Kinan bersorak. "Tidurnya di tengah ya, antara Teteh Widy dan Om Syafri."

"Besok pulang sama Teteh. Waduh, bilang sama Ayah dan Ibu," keluh Widy.

"Ah, mereka paham Kelakuannya nular dari kamu," kata Herland.

"Daah makan dulu Nak! Kamu pastil lapar! Masih banyak ikan dan ayam bakar," kata Meiti ramah.

Kinan tanpa malu-malu menyantap sepotong paha ayam, nasi dan meneguk bajigur dengan lahap.

"Kelakuannya sama seperti Medina waktu kecil," sela Emil. "Saya dengar kamu dan dia cocok."

"Iya, sih," kata Widy tertawa.

Ciwidey, 30 Oktober 1957 dini hari

Kopral Adi Pramana dan Pratu Made Agung Jaya menyantap nasi liwet dan gurame bakar dengan lahap bersama sejumlah OKD. Mereka baru  saja meneguk bajigur hangat disusul kopi ketika melihat ada beberapa sosok di balik rimbunan pohon.

"Tidak biasanya Kang, tempat ini sepi. Belum ada gangguan gerombolan sih berapa bulan ini," ujar Karmin, seorang OKD.
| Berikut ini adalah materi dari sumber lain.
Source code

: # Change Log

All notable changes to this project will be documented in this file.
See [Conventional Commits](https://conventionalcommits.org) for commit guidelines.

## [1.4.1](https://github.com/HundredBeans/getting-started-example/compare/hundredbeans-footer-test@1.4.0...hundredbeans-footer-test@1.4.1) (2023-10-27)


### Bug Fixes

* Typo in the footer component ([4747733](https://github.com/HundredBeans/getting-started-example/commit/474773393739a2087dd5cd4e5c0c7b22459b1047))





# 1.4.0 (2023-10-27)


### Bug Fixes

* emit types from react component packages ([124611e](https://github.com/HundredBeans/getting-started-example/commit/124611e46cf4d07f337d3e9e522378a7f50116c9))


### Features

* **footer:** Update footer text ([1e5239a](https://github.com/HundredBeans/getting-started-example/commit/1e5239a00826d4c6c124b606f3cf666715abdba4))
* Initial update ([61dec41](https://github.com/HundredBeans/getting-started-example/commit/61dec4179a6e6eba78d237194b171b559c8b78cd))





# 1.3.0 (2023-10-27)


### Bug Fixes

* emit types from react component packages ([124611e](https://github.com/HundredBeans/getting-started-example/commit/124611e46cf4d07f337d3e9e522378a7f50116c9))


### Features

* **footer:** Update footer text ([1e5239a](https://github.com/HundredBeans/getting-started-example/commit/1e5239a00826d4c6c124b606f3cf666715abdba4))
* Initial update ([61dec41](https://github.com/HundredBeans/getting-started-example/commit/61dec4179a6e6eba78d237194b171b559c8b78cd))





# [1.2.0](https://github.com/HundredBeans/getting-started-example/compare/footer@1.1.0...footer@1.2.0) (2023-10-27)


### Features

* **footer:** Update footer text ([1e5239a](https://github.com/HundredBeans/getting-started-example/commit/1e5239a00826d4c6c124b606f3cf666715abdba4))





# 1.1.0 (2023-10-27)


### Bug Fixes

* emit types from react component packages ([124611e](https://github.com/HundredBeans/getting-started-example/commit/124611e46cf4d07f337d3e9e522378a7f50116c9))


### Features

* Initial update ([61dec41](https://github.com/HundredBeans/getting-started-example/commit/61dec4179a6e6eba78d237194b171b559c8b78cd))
"Kita bangunankan Komandan?" tanya Pratu.

"Nggak, periksa dulu, di dalam banyak perempuan dan anak-anak, kalau bisa diselesaikan tanpa berisik," kata Kopral Adi.

Adi meminta Made dan OKD berhaga, sementara dia bersama seorang OKD merayap ke dekat semak.  Jantungnya berdegup ternyata ada beberapa anggota gerombolan sedang mengintai tidak mengetahui kehadirannya. 

"Setyo ada di sana menurut laporan pengintai, dia masih bisa berjalan," kata salah seorang. "Aku belum puas kalau belum buat dia cacat."

"Mengapa anjeun dendam sekali sama Setyo, Kangmas Dewanto?" tanya seorang di antara mereka.

"Sakit hati Lek, apa hebatnya dia?  Dia buat laporan buruk tentang aku selama jadi bawahannya hingga aku tak terpilih jadi tentara," kata yang disebut Dewanto. "Sayang ketika aku mau pateni Si Setyo ada yang menyelematkan dia sepertinya bukan tentara?"

"OKD? Jago sekali dia bunuh berapa orang kita sekaligus."

Adi dengan gemetar membidik gerombolan itu  namun ada yang di belakangnya menodongkan senjata.

"Kamu pikir kamu orang cerdik ya?"  terdengar suara seorang bule menodongkan pistol.

"Ah, Letnan Van Ham,

Adi digelandang ke dekat Dewanto yang memimpin kelompok. Dia tersenyum sinis. "Iya, ini anak buah Setyo dulu, aku kenal Si Adi."

Dia mengeluaran pisaunya. Sementara  dua orang anggota gerombolan memegang lengan Kopral Adi dengan kuat.

"Aku mau buat tanda mata di pipinya," katanya.  "Lalu aku buat cacat dia."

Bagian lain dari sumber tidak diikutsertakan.